Walmart is so well known for having the lowest prices in the country. Have you ever shopped there and just wondered how in the heck they can sell a widget so cheap? Besides their common practice of buying junky stuff from overseas, it now appears that Walmart's cheapo food has become a problem.
Walmart is also notorious for having the fattest customers. Why? It is because of value - apparently the healthiest food is also the best bargain, and it doesn't help that Walmart has partnered with McDonalds to serve increasing amounts of highly profitable junk food.
According to the NY Times:
As a rule, processed foods are more “energy dense” than fresh foods: they contain less water and fiber but more added fat and sugar, which makes them both less filling and more fattening. These particular calories also happen to be the least healthful ones in the marketplace, which is why we call the foods that contain them “junk.” Drewnowski concluded that the rules of the food game in America are organized in such a way that if you are eating on a budget, the most rational economic strategy is to eat badly — and get fat.

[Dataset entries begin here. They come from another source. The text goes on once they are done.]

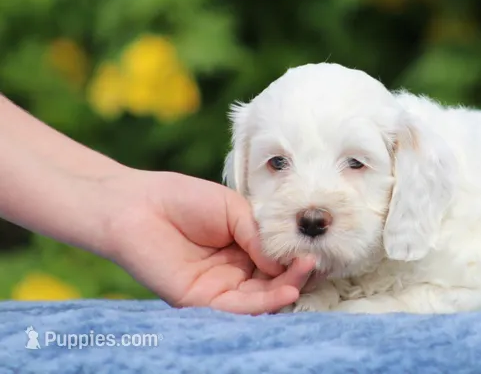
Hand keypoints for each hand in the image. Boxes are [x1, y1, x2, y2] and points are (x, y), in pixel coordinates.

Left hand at [102, 168, 314, 314]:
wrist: (138, 203)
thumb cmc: (184, 199)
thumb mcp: (235, 209)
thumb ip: (259, 235)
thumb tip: (284, 261)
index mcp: (243, 247)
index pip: (277, 260)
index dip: (297, 258)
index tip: (316, 249)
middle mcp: (234, 271)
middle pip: (272, 282)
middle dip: (296, 275)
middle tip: (314, 262)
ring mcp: (217, 287)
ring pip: (259, 298)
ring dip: (285, 290)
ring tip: (305, 274)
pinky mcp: (199, 300)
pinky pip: (236, 308)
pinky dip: (263, 303)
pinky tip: (284, 290)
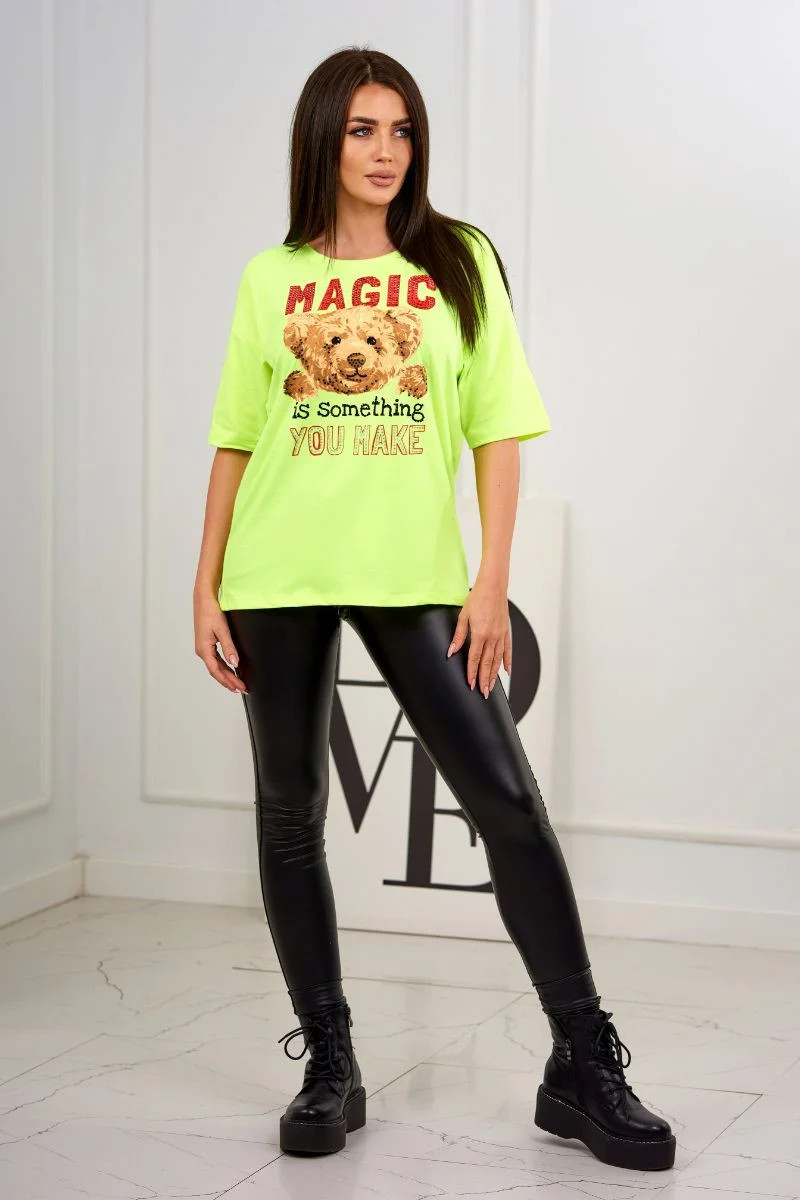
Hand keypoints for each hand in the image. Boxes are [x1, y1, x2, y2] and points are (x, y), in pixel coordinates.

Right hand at [194, 590, 247, 693]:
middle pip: (217, 671)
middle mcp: (202, 651)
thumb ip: (229, 647)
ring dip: (227, 675)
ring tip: (237, 683)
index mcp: (204, 650)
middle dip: (229, 681)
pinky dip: (223, 667)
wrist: (204, 599)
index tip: (238, 687)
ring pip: (216, 666)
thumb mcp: (222, 630)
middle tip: (242, 688)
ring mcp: (204, 648)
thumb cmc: (211, 612)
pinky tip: (231, 669)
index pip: (217, 671)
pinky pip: (215, 660)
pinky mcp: (207, 643)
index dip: (228, 681)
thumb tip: (234, 663)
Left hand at [447, 577, 510, 697]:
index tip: (471, 684)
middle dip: (485, 679)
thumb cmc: (477, 598)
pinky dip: (507, 662)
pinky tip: (506, 671)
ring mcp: (501, 635)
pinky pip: (508, 650)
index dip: (472, 673)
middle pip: (488, 663)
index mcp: (480, 633)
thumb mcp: (463, 616)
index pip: (475, 659)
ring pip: (498, 660)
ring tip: (492, 686)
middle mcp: (492, 637)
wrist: (493, 587)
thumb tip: (451, 651)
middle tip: (483, 692)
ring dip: (494, 675)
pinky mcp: (506, 632)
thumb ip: (458, 636)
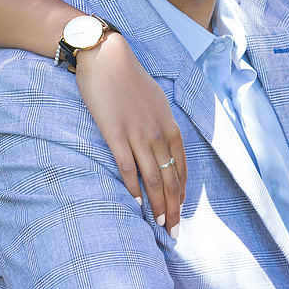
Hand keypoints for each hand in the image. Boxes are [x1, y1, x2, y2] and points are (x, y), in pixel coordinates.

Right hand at [75, 32, 185, 235]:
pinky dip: (133, 188)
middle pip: (170, 179)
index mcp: (169, 125)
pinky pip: (127, 168)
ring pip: (153, 179)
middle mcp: (158, 133)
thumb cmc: (129, 77)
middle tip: (174, 232)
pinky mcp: (115, 134)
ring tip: (160, 227)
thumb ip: (160, 124)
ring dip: (158, 206)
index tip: (180, 211)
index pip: (181, 167)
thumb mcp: (155, 100)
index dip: (182, 192)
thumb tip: (163, 145)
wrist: (106, 56)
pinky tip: (136, 204)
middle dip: (174, 208)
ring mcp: (137, 135)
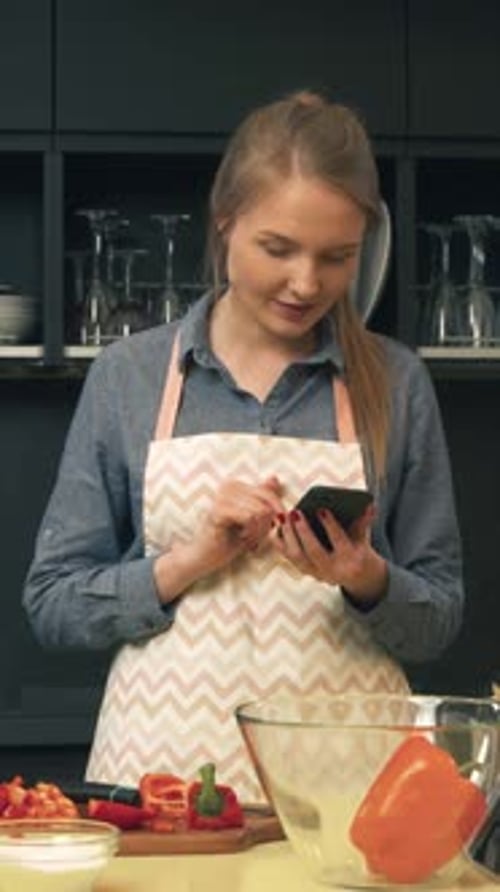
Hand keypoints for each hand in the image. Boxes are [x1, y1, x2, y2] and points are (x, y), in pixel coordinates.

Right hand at [154, 475, 283, 602]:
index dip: (278, 511)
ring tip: (246, 540)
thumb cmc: (228, 539)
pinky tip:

It costs considerably more to eat healthily. If you were to consume the USRDA of fat, protein, and calories by eating veggies and fresh meats, the fact is you'd be spending a heck of a lot more to feed your family. Ironically, the result is that lower icome shoppers find the best value in the heavily marketed, subsidized processed foods that pile on the pounds.
The reason, as the New York Times article explains, has to do with the Farm Bill, which heavily subsidizes soybeans, corn, and wheat - three major ingredients, or sources, of many of the ingredients in junk food. The result?
According to Andrea Dickension on WiseBread.com, the real price of fruits and vegetables between 1985 and 2000 increased by nearly 40 percent while the real price of soft drinks (aka liquid corn in the form of corn syrup) declined by 23 percent. The reason the least healthful calories in the supermarket are the cheapest is that those are the ones the farm bill encourages farmers to grow.
So even foods that are more processed, that require more labor to produce, cost less. The article goes on to explain the origins of the Farm Bill and the detrimental, albeit unintended, effect it is having on our population.
The farm bill helps determine what sort of food your children will have for lunch in school tomorrow. The school-lunch program began at a time when the public-health problem of America’s children was undernourishment, so feeding surplus agricultural commodities to kids seemed like a win-win strategy. Today the problem is overnutrition, but a school lunch lady trying to prepare healthful fresh food is apt to get dinged by U.S.D.A. inspectors for failing to serve enough calories; if she dishes up a lunch that includes chicken nuggets and Tater Tots, however, the inspector smiles and the reimbursements flow. The farm bill essentially treats our children as a human Disposall for all the unhealthful calories that the farm bill has encouraged American farmers to overproduce.
It ends on a hopeful note, claiming that the resurgence in organic farming and local produce, combined with consumer demands and the American ideal of a free market economy, may give us a chance to reclaim our farming heritage and our health. I'm not sure that I'm so optimistic about our chances for revamping what seems like extremely complicated and pork-filled legislation.